Before HM Senior Coroner for South Manchester, Alison Mutch OBE
The Coroner’s Court, Stockport
Monday 3 June 2019 – 13 June 2019
The inquest into the death of Adam Harris, who died in the custody of Greater Manchester Police (GMP) on 20 April 2018, has concluded. The jury found that the cause of death was cocaine and alcohol toxicity. The Coroner has indicated that she will be sending a preventing future deaths report to GMP.
Adam was 34 years old and was the father to three children. He was from Dukinfield, Tameside, and his family describe him as a brilliant and doting dad who would do anything for anybody.
The inquest heard that in the early hours of 20 April, GMP were called to attend an incident outside Adam’s home in Dukinfield. He was taken to Ashton-under-Lyne police station where he was held in a van dock area outside the custody suite for 54 minutes before being taken into the custody suite. This practice followed the removal of a GMP policy known as “custody silver”, which was axed in order to save half a million pounds by replacing the previous system of allocating people to custody suites according to available space.
Evidence was heard that between Adam’s arrest and his arrival at the custody suite he was not searched.
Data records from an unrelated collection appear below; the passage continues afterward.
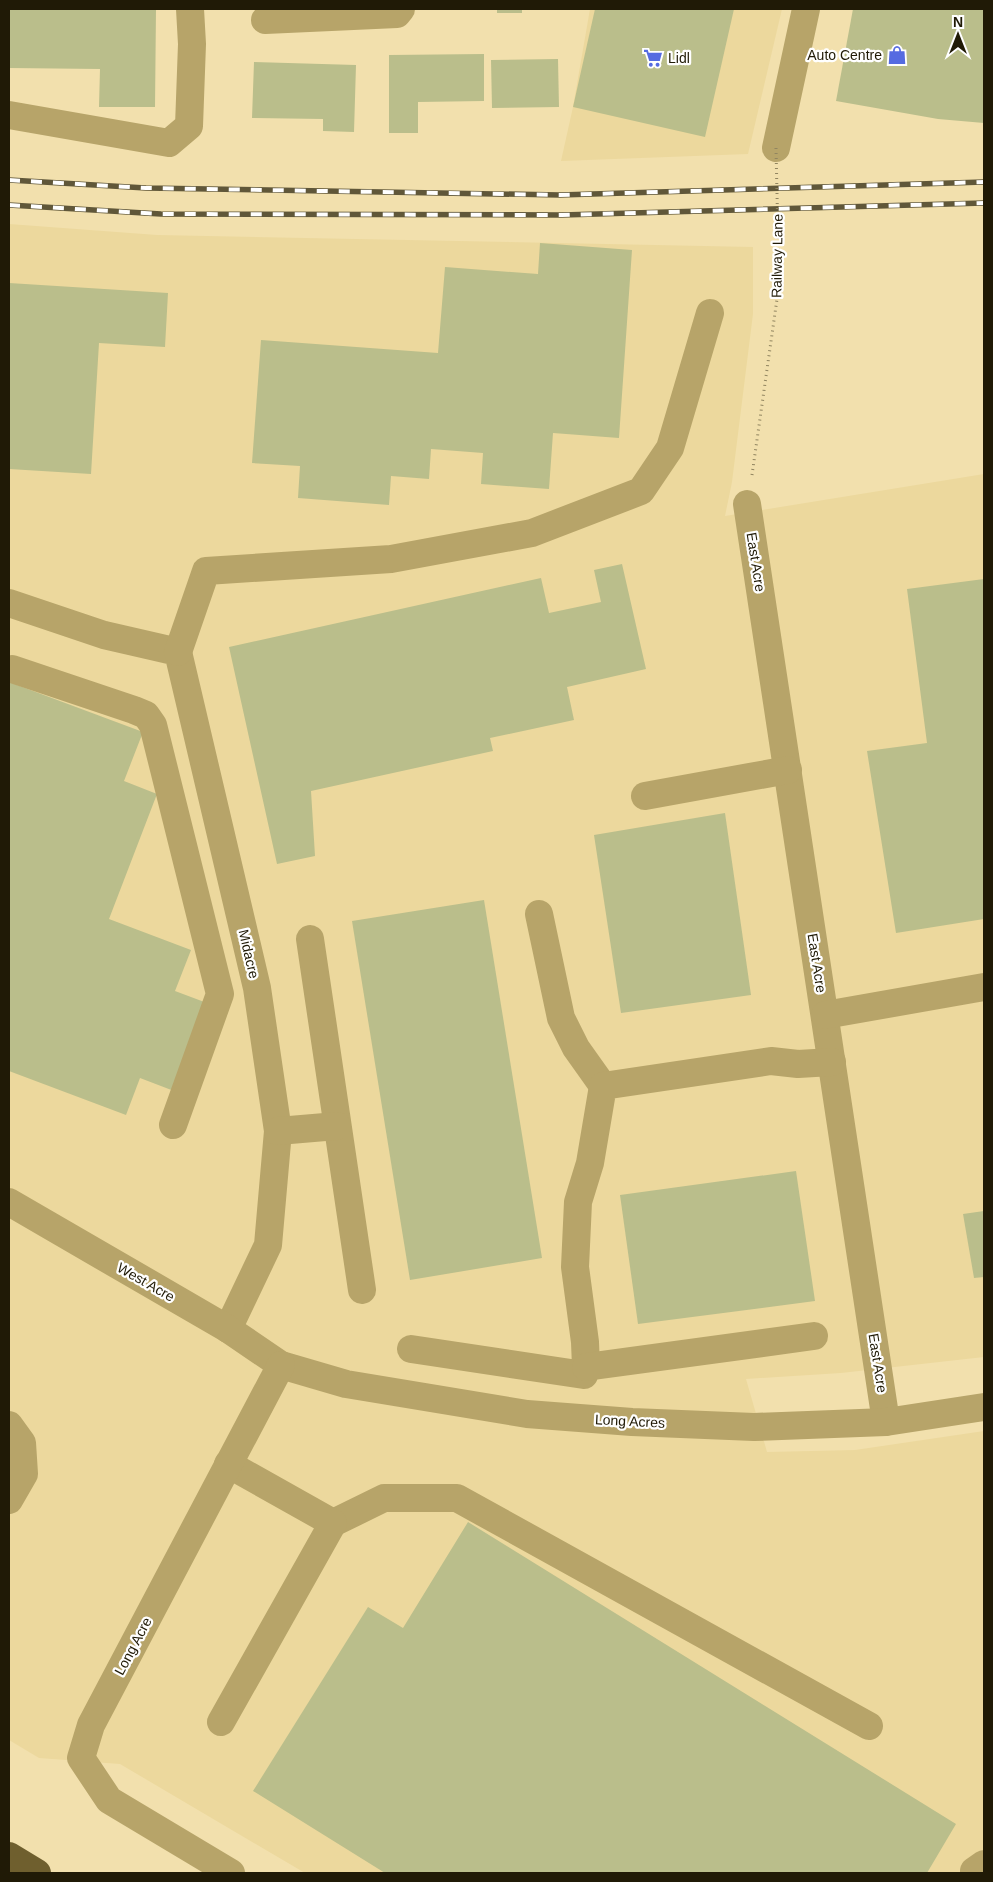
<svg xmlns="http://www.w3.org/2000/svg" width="993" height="1882" viewBox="0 0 993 1882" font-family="Helvetica,sans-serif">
	<rect width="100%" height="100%" fill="#f2e0ad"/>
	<g fill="#ecd89d">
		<polygon points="590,9 782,9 748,154 561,161 573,107"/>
		<polygon points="9,224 157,235 753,247 753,314 732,482 725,516 984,474 984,1357 841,1373 746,1379 767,1452 855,1450 984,1431 984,1873 305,1873 120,1764 39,1758 9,1740"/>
	</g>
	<g fill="#babe8b">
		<polygon points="9,9 156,9 155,107 99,107 100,69 9,68"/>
		<rect x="497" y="9" width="25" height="4"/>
		<polygon points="595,9 734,9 705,137 573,107"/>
		<polygon points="853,9 984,9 984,123 938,119 836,101"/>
		<polygon points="484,54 484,101 418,102 418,133 389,133 389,55"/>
		<polygon points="558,59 559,107 492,108 491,60"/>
		<polygon points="254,62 356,65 354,132 323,131 323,119 252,118"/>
		<polygon points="540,243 632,250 619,438 553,433 549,489 481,484 483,453 431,449 429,479 391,476 389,505 298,498 300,466 252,463 261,340 438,353 445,267 538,274"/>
		<polygon points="9,283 168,293 165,347 99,343 91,474 9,469"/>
		<polygon points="622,564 646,669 567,687 574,720 490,738 493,751 311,791 315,856 277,864 229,647 541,578 549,613 601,602 594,570"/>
		<polygon points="984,579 984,919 896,933 867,751 927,743 907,589"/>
		<polygon points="9,682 143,732 124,781 157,794 109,919 191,950 175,991 207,1003 174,1091 140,1078 126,1115 9,1071"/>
		<polygon points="725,813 751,995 621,1013 594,835"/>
		<polygon points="484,900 542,1258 410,1280 352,921"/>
		<polygon points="796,1171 815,1301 638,1324 620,1195"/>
		<polygon points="984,1211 984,1277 974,1278 963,1214"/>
		<polygon points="468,1522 956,1824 927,1873 385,1873 253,1791 368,1607 403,1628"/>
	</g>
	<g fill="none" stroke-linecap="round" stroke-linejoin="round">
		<polyline stroke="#918560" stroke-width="3" stroke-dasharray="1 4" stroke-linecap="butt" points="752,475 779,285"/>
		<g stroke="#b7a469" stroke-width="28">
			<polyline points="265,20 397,14 401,9"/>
			<polyline points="9,115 169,143 189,126 192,44 190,9"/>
			<polyline points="776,148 806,9"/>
			<polyline points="747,504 886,1422"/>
			<polyline points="9,603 104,635 178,652 257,988 278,1131 268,1245 228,1329"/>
			<polyline points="178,652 206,571 391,559 532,533 641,491 670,448 710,313"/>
			<polyline points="12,669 134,710 146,715 153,725 220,994 173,1125"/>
			<polyline points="645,796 788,770"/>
			<polyline points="539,914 561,1018 576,1048 603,1086"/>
			<polyline points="310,939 362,1290"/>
			<polyline points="825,1015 984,987"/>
			<polyline points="278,1131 337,1126"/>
			<polyline points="9,1202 228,1329 281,1365 346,1384 527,1414 632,1422 754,1427 886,1422 984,1407"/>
			<polyline points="411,1349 584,1375 586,1367 585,1342 575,1267 578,1202 590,1163 603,1086 771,1061 798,1064 832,1062"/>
			<polyline points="586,1367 814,1336"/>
			<polyline points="9,1425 22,1443 24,1474 9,1500"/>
			<polyline points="333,1523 384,1498 457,1498 869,1726"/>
			<polyline points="221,1722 333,1523 228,1464"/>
			<polyline points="974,1871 984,1864"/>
			<polyline points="231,1873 109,1800 81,1758 91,1725 281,1365"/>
		</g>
		<polyline stroke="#6f5f2e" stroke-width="28" points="9,1856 37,1873"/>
		<g stroke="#605739" stroke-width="5.5">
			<g id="rail">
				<polyline points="9,180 146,188 560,195 984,182"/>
				<polyline points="9,205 161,214 562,215 984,203"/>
			</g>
		</g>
		<use href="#rail" stroke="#fff" stroke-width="4" stroke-dasharray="11" stroke-linecap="butt"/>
		<polyline stroke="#918560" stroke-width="3" stroke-dasharray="1 4" stroke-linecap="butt" points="776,148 779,285"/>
	</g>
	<defs>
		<g id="shop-bare" transform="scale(1.5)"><path d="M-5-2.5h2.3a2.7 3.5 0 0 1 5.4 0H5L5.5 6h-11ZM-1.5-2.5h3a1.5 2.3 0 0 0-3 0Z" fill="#556be1" stroke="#fff" stroke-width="2.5" paint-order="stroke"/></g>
		<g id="supermarket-bare" transform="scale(1.5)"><path d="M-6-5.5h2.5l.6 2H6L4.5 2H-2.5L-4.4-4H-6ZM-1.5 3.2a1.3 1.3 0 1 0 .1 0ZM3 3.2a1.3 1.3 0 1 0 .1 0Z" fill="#556be1" stroke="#fff" stroke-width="2.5" paint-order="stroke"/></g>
	</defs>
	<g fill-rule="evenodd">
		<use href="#shop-bare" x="897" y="55"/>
		<use href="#supermarket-bare" x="653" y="58"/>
	</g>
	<g text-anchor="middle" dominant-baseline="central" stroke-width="4.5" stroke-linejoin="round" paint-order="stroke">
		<g font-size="14" fill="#201a06" stroke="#fff" text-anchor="end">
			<text x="882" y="55">Auto Centre</text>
			<text x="668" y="58" text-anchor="start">Lidl</text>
		</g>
		<g font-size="14" fill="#201a06" stroke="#fff">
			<text transform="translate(777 256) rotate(-89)">Railway Lane</text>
			<text transform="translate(756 562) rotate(81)">East Acre</text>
			<text transform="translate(249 954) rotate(77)">Midacre</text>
			<text transform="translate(817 963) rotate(81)">East Acre</text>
			<text transform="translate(146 1282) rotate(30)">West Acre</text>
			<text transform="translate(878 1363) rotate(81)">East Acre</text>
			<text transform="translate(630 1421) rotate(3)">Long Acres</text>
			<text transform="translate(133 1646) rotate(-62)">Long Acre</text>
		</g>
	</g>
	<rect width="993" height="1882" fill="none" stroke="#201a06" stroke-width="20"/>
	<g transform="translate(958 35)" stroke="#ffffff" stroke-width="4" paint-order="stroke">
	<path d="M0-4L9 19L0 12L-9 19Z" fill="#201a06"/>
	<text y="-8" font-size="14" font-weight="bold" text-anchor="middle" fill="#201a06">N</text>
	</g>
</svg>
Whilst held in the van dock Adam began to demonstrate increasingly bizarre and concerning behaviour, but the custody sergeant was not alerted. There was no system in place for prioritising access to the custody suite or “triaging” detainees held in the van dock so as to prioritise them according to need.
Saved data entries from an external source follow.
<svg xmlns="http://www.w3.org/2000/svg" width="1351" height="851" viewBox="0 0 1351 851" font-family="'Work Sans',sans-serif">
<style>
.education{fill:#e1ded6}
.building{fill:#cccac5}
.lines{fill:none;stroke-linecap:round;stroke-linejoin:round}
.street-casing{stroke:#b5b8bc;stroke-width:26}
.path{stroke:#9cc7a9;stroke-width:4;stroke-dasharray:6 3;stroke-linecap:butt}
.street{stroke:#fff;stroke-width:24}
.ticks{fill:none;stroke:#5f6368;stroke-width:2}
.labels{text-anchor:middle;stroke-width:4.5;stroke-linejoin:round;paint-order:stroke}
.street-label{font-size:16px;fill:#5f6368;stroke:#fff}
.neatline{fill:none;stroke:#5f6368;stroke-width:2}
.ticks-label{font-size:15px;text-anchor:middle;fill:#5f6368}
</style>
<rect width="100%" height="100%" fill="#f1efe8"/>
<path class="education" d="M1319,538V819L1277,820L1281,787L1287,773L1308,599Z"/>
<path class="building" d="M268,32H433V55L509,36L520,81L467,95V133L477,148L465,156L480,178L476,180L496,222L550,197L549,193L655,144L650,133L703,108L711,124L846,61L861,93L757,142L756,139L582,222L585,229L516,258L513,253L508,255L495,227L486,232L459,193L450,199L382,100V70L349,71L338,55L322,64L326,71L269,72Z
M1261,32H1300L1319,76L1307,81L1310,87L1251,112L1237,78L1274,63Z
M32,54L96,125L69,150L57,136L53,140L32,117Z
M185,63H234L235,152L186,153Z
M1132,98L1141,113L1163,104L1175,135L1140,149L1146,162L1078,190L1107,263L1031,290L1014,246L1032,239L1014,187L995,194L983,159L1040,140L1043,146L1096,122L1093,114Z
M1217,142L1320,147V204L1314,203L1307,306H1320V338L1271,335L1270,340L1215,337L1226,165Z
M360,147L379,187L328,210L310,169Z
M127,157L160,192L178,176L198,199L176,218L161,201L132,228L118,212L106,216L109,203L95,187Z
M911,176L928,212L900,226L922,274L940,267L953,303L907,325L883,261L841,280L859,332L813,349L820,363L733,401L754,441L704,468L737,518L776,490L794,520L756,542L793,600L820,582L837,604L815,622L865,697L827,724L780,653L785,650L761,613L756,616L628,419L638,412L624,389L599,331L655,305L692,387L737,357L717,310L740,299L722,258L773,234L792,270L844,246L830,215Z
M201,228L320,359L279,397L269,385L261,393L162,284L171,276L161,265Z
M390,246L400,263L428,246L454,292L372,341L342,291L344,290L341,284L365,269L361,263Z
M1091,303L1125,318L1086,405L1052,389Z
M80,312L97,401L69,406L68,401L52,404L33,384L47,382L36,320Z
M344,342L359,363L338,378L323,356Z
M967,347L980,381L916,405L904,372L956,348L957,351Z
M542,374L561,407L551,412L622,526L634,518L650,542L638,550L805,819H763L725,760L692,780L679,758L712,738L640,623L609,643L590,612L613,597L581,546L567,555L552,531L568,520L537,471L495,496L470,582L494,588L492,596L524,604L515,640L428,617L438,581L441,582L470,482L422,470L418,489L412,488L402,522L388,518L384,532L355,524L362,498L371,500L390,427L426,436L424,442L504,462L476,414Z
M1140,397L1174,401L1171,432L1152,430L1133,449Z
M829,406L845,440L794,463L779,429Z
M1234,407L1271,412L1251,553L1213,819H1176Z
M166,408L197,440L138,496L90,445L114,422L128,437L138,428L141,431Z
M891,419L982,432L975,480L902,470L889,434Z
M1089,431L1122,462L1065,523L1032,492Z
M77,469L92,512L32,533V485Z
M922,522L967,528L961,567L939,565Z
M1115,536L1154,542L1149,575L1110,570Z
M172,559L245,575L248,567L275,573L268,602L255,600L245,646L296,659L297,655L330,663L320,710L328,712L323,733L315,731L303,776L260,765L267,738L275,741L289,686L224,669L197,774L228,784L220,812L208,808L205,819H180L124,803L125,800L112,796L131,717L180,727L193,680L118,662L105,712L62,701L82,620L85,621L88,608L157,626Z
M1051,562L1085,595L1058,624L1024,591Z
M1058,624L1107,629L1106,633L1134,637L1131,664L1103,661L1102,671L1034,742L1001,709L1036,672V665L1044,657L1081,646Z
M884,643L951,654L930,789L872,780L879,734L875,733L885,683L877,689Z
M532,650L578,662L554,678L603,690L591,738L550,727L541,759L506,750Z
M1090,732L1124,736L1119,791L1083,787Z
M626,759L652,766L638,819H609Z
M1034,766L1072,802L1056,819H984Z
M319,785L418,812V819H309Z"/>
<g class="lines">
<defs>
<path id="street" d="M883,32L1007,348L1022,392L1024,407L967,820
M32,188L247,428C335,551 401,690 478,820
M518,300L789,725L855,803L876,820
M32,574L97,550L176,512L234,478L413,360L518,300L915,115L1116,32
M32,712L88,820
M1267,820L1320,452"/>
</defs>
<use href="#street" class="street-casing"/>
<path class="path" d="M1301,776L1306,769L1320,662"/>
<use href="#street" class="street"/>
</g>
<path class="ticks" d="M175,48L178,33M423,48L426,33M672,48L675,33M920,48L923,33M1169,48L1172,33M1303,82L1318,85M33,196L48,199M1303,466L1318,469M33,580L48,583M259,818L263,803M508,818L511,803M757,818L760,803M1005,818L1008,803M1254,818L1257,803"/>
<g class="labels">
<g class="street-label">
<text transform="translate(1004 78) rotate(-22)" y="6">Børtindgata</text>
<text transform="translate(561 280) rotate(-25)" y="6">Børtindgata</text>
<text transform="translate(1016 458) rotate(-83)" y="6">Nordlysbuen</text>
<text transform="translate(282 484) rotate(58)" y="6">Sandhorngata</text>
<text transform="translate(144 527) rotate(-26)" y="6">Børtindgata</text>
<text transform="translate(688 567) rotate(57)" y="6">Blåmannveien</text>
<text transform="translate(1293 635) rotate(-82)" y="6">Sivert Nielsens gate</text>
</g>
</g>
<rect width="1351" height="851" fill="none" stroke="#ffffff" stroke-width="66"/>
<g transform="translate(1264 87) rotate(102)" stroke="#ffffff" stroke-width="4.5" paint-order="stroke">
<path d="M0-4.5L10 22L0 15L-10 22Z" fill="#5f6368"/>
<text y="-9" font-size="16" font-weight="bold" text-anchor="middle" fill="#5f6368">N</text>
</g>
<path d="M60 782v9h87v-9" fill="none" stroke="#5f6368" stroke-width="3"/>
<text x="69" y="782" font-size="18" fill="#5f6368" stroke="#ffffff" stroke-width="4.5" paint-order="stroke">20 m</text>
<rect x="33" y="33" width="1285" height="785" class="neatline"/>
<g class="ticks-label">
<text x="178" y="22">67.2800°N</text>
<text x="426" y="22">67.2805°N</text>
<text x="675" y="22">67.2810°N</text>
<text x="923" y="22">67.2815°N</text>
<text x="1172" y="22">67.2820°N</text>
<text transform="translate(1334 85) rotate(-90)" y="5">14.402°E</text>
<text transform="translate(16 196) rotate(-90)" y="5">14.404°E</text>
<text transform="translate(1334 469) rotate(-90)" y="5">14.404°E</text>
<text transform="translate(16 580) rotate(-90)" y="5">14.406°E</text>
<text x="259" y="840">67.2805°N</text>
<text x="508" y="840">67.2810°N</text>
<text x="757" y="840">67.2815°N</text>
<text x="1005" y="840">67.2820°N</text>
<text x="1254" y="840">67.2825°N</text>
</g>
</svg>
When Adam was eventually taken to the custody suite he was not subject to a risk assessment. He was forcibly strip-searched before being left on his back in a cell, which the Senior Coroner observed carries a risk of aspiration, i.e. the airways becoming blocked, where the person is intoxicated. He was in the custody suite for an hour before the custody sergeant and a nurse recognised a need to enter his cell. By that stage his condition had begun to deteriorate further and a short time later Adam told the custody sergeant and a nurse that he had taken cocaine.
This was finally recognised by the custody sergeant and the nurse as being a medical emergency, because of the dangers of swallowing packaged drugs, but there was a delay of some six minutes before an ambulance was called. By this stage Adam’s condition was rapidly deteriorating. He began having seizures and went into cardiac arrest. He was later pronounced dead at Tameside General Hospital.
HM Senior Coroner for South Manchester has indicated that she will be making a report to prevent future deaths report in relation to:
- the role of transport officers, the communication to them, and the expectations of their role in terms of the handover to the custody sergeant;
- the quality of triage in the van dock area and assessment of risk; and
- the use of handwritten notes during the custody booking-in process.
Adam’s family have issued the following joint statement:
We remain very concerned and upset about the evidence we have heard and seen in this case and what we see as a lack of concern for Adam’s wellbeing by those who were supposed to be looking after him. We are pleased that the Coroner has recognised that there were issues arising from Adam’s death which need to be addressed to stop this happening to others in the future. We want to thank our legal representatives for their efforts in this case in helping to expose what happened.
A member of the Inquests & Inquiries team at Broudie Jackson Canter said:
We are pleased that the coroner has seen fit to make a preventing future deaths report and would expect Greater Manchester Police practices to reflect upon the issues raised in order to learn lessons and avoid this situation being repeated in the future
It is of concern to Adam’s family that this case was not adequately investigated by the IOPC. We will be making a request to the IOPC to reopen their investigation into Adam’s death now that the full facts have been aired.
Deborah Coles, Director of INQUEST said:
In the last few weeks multiple inquests have taken place on deaths in police custody of individuals who swallowed or secreted packaged drugs. Clearly there are widespread issues with the police response to this as well as recognition of medical emergencies.
The coroner has taken an important step to highlight continued dangerous Greater Manchester Police practices. These reports to prevent future deaths must be considered at a national level and a broader review of police practices regarding drug swallowing is urgently required.